LAUGHING WOLF: Winter 26 Bleg.

I hate to do this, as your kind gifts over the last 4.5 years have kept me going. Right after I was hit by lightning that June, and things started going South rather rapidly, quite a few of you stood up and helped me out as I dealt with health issues, health bureaucracy, and general bureaucracy. At that time, I wanted nothing more than to get better and move to the desert SW. As I look out at the roughly inch of snow that fell here this morning, there is a part of me that still very much wants to move there.

That said, about 3.5 years ago, I found a new Church home and my desire for a new life took on a new meaning. It was something long building, as I had for years thought there was something I was supposed to be doing, though I wasn’t sure what it was that I was to do. It literally took getting hit by lightning to have a moment of clarity, and to slowly (I am a bit thick and slow) realize that the end doesn’t matter, only the path. Bit more on this later in the post.

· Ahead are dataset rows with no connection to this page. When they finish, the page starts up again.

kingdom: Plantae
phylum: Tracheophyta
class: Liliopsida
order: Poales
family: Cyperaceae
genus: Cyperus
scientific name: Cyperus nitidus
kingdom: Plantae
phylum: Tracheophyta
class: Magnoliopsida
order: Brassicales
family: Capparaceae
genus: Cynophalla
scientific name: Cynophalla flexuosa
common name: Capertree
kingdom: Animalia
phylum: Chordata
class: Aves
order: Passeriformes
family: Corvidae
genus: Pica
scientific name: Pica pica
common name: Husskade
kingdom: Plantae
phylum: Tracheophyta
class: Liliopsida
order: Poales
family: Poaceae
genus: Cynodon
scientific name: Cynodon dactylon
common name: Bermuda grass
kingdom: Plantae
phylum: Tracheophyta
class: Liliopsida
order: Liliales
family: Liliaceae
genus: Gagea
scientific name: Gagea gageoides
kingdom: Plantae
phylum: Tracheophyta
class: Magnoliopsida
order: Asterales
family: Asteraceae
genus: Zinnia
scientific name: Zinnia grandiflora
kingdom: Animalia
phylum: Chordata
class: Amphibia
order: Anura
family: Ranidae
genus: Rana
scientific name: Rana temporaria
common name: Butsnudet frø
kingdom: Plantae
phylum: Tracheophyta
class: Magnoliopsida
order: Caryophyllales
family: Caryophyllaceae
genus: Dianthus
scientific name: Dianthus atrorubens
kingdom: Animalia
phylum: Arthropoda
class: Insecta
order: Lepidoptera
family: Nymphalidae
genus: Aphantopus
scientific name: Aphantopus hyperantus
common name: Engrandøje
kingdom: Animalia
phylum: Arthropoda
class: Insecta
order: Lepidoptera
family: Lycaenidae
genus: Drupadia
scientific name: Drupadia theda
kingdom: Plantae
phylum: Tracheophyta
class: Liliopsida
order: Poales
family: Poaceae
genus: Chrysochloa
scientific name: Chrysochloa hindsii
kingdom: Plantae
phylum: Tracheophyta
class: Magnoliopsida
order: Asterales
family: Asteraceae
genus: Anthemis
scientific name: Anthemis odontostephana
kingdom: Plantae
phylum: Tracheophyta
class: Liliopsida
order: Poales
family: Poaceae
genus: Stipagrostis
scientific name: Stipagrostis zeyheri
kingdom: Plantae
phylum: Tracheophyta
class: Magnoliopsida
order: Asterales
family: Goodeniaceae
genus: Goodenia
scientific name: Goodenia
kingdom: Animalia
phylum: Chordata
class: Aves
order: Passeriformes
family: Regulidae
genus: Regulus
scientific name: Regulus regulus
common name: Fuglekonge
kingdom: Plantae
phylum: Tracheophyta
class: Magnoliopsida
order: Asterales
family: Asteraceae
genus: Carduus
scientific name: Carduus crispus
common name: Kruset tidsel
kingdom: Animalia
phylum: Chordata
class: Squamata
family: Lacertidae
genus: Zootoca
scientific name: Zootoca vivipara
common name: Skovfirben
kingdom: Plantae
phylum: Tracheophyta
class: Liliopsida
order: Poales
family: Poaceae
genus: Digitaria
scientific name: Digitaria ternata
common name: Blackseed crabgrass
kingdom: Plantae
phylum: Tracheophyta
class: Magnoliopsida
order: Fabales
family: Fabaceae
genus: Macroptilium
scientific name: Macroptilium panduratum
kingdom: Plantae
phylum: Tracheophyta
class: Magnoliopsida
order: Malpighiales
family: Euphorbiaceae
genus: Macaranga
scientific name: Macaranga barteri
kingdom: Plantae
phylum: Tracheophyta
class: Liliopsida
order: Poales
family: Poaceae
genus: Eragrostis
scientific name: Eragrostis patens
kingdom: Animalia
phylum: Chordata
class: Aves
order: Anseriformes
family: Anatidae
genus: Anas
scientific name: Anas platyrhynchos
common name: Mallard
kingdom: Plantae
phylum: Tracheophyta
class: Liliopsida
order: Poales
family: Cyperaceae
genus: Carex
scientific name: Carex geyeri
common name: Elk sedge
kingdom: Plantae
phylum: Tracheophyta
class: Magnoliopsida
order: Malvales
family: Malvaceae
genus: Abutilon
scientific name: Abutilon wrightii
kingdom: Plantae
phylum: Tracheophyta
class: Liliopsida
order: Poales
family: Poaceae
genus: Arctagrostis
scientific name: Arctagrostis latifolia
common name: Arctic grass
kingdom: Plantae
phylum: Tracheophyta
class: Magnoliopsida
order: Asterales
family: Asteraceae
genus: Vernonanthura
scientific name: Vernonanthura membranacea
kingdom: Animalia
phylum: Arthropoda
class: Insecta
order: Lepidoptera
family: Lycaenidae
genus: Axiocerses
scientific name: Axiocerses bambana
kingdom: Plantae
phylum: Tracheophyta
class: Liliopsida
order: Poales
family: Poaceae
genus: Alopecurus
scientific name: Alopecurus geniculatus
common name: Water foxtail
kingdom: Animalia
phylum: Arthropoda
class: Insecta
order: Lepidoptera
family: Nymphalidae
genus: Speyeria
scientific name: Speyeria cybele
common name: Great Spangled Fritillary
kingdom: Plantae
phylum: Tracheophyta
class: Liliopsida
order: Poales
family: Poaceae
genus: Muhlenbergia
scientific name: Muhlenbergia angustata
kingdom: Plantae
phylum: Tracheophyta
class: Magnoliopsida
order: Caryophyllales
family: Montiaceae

It took more than three years to get a small monthly stipend going, and during that time your gifts literally allowed me to live as I had no real income during that time. I can’t tell you how much I appreciate those gifts, and all the prayers that came with them. Both mean more than I can ever truly express. Which is why I hate to ask for more, but my stipend is not huge and while things are improving, there is more to do than I can cover.

So, I’m going to do a formal Bleg. Haven’t done this in a while, but here’s what I’m looking at over the next year or so.

He’s a good guy and a sharp blogger. I chipped in.